The complaint alleges that during the class period the defendants tried to reassure investors that Siebel was in sufficient health to effectively conduct his role, without any indication that his health or the necessary accommodations would jeopardize the company’s health or financial performance. The complaint further alleges that “In truth, C3 AI’s optimistic reports of growth, earning potential and anticipated margins fell short of reality as they relied far too heavily on the health and effectiveness of the Company’s CEO. Despite repeated assurances, Defendant Siegel had not sufficiently recovered from his ailments to act in the same capacity for C3 AI as he had previously.”
The plaintiffs allege that the defendants violated Sections 10(b) and 20(a) of the Securities Exchange Act of 1934 and Rule 10b-5 thereunder. The complaint seeks to recover damages on behalf of the class.
Discussion
There have been numerous past high-profile examples where a company’s disclosures about their CEOs’ health have been questoined. Readers will recall the controversy that followed the death of Steve Jobs, and the questions that followed about whether the company should have told investors earlier about his pancreatic cancer. In another example, investors also questioned Oracle’s handling of issues surrounding CEO Mark Hurd’s health, after Hurd took a medical leave and died shortly thereafter.

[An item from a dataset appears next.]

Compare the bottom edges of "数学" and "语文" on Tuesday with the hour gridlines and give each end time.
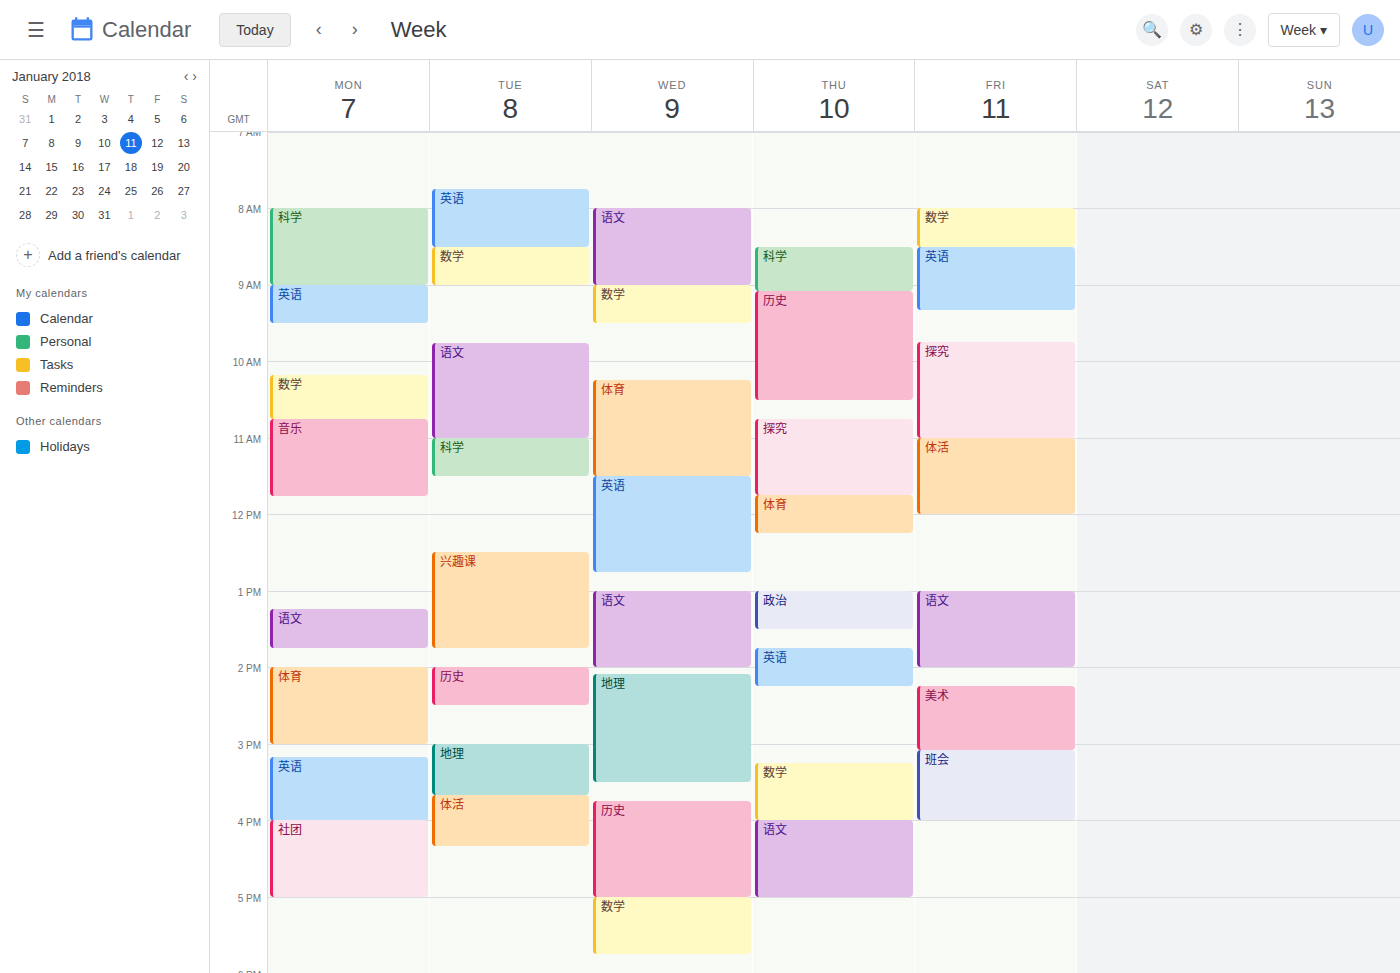
"数学": 09:00, exactly on the 09:00 line. "语文": 11:00, exactly on the 11:00 line.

The situation with Siebel’s health at C3 arguably is different. This is not a case where there was a cover-up that Siebel was having health issues. Siebel himself distributed the note revealing his illness and the impact on his vision. The plaintiff’s theory in this case would seem to be not that the illness was not reported, but rather that the seriousness of and impact from Siebel’s illness was soft-pedaled, and in particular the extent to which Siebel’s health issues would impact the company’s financial performance was under-reported.
It may be that there was a lot of wishful thinking in Siebel’s messages about his health. It may also be that both he and the company underestimated what the impact from his health issues will be. Establishing falsity could be a challenge in this case; while it is true that in retrospect that the statements about Siebel’s health could be questioned, it will be hard to show that the statements were false at the time they were made. It will also be a challenge for the plaintiffs to establish that the statements were made with scienter, unless somehow positive thinking about one’s health in the face of adversity can be said to be tantamount to fraud.
As the examples above about Steve Jobs and Mark Hurd show, the questions about disclosure duties with respect to the CEO’s health are perennial concerns. For readers interesting in thinking more about these issues, I recommend the January 2020 memo from the Fenwick & West law firm, published in the Harvard Law School Forum on Corporate Governance and entitled “Best Practices for Disclosing Executive Health Issues.” The memo helpfully reviews the legal principles governing the issues and examines specific instances where companies have taken different approaches to the issue.